◆ **Records to use**
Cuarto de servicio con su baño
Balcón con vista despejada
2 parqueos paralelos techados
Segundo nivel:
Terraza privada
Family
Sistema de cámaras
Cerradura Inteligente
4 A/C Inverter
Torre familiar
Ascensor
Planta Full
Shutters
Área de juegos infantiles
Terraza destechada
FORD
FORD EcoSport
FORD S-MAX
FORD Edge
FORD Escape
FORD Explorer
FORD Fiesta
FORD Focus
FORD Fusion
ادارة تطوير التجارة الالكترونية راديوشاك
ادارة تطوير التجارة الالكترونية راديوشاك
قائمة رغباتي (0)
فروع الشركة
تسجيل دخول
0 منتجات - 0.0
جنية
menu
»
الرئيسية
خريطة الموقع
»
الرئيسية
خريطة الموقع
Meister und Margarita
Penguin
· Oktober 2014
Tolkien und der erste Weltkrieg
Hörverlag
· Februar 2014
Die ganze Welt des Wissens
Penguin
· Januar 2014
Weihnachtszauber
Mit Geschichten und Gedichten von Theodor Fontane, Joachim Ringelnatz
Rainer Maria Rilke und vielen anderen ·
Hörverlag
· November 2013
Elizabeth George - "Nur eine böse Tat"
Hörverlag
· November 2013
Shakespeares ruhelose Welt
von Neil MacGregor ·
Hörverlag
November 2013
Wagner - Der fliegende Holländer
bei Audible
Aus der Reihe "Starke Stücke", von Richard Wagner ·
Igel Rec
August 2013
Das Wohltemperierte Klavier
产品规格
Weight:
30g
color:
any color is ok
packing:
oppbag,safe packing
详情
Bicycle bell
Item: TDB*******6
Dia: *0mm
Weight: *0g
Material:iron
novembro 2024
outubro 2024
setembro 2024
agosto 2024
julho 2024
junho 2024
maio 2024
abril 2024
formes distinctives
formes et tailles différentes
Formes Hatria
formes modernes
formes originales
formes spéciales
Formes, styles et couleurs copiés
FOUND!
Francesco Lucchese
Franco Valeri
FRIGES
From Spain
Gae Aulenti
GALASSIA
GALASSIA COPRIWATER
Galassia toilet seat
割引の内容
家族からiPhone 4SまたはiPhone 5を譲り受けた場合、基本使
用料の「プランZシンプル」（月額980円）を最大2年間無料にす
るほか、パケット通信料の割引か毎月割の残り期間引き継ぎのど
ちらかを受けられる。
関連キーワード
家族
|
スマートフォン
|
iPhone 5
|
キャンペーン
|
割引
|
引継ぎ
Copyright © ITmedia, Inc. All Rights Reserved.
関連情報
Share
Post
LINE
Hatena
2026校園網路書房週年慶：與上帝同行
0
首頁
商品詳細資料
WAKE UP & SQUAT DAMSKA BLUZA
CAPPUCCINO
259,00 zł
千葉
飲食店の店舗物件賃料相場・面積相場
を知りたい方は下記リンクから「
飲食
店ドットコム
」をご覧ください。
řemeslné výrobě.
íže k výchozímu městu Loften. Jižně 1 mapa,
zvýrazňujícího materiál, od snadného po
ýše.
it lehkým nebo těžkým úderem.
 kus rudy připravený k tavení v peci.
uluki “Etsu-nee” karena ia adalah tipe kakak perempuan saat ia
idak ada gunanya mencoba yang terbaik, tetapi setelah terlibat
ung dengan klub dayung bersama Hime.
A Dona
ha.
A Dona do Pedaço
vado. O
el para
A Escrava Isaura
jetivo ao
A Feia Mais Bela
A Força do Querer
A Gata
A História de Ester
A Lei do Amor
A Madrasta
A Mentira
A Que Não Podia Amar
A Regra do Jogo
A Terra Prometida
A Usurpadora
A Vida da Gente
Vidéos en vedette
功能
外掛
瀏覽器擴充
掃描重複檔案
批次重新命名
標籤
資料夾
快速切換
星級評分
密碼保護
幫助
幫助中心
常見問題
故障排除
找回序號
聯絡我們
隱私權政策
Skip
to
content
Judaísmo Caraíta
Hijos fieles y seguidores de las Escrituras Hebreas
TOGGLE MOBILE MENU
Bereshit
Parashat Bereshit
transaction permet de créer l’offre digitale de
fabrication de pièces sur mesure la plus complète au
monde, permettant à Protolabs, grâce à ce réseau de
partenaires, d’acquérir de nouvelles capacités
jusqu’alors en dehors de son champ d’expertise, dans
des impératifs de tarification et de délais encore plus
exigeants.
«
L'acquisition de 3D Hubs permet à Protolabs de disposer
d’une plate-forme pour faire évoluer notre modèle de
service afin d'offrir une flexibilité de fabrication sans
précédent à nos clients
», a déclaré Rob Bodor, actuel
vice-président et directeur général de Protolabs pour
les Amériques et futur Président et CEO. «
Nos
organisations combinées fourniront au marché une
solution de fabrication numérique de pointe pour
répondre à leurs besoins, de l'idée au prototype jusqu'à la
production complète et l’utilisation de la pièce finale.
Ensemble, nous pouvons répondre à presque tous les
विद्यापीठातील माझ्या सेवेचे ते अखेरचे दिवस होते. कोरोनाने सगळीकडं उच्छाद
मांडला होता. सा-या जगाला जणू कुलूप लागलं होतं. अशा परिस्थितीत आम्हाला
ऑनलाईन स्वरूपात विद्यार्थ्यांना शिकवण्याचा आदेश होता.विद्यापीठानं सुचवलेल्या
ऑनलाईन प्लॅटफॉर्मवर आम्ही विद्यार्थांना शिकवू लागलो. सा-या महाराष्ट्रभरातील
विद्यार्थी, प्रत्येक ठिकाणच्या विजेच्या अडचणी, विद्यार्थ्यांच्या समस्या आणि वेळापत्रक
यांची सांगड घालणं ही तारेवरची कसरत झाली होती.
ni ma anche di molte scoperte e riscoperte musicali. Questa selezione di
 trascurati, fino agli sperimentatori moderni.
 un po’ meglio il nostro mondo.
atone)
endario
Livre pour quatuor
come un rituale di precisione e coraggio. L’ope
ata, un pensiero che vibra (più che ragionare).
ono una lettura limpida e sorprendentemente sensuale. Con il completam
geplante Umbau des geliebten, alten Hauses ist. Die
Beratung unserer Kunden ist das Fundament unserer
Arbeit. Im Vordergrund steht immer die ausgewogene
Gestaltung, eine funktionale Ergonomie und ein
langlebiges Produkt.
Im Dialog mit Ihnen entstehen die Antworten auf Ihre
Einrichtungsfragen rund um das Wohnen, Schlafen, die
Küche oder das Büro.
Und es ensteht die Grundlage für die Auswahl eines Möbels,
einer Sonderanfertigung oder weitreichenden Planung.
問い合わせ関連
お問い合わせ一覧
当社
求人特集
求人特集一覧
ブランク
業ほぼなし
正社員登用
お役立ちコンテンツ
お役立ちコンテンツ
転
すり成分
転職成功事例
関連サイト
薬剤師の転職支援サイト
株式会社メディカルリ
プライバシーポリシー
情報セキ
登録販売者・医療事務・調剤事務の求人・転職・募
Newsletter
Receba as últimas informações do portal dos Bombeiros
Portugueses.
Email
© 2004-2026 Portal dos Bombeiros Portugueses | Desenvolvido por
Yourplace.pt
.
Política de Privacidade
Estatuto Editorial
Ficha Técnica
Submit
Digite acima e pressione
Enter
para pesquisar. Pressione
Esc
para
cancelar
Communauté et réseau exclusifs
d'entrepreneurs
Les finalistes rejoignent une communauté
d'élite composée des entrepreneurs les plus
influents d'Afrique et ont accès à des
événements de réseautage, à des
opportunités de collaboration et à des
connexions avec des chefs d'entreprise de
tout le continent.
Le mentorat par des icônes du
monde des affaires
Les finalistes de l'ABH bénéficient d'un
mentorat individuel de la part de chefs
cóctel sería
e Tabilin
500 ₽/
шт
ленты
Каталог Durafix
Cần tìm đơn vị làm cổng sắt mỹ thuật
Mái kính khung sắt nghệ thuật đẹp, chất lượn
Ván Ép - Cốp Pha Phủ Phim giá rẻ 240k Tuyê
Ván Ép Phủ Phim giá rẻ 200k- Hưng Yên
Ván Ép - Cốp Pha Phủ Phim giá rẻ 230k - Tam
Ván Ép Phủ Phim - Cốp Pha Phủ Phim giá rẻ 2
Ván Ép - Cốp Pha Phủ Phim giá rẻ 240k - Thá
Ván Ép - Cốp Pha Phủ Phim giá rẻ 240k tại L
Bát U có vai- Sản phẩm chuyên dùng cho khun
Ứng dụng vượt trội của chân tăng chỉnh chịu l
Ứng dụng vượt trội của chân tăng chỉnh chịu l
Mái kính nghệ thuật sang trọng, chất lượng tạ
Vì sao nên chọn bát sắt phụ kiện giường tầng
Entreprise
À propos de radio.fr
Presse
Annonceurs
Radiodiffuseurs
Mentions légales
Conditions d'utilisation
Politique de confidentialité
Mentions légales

◆ **About this exercise**
Return each line from the entries above in which the word "chất" appears.

◆ **Answer to the problem**
Mái kính khung sắt nghệ thuật đẹp, chất lượn
Mái kính nghệ thuật sang trọng, chất lượng tạ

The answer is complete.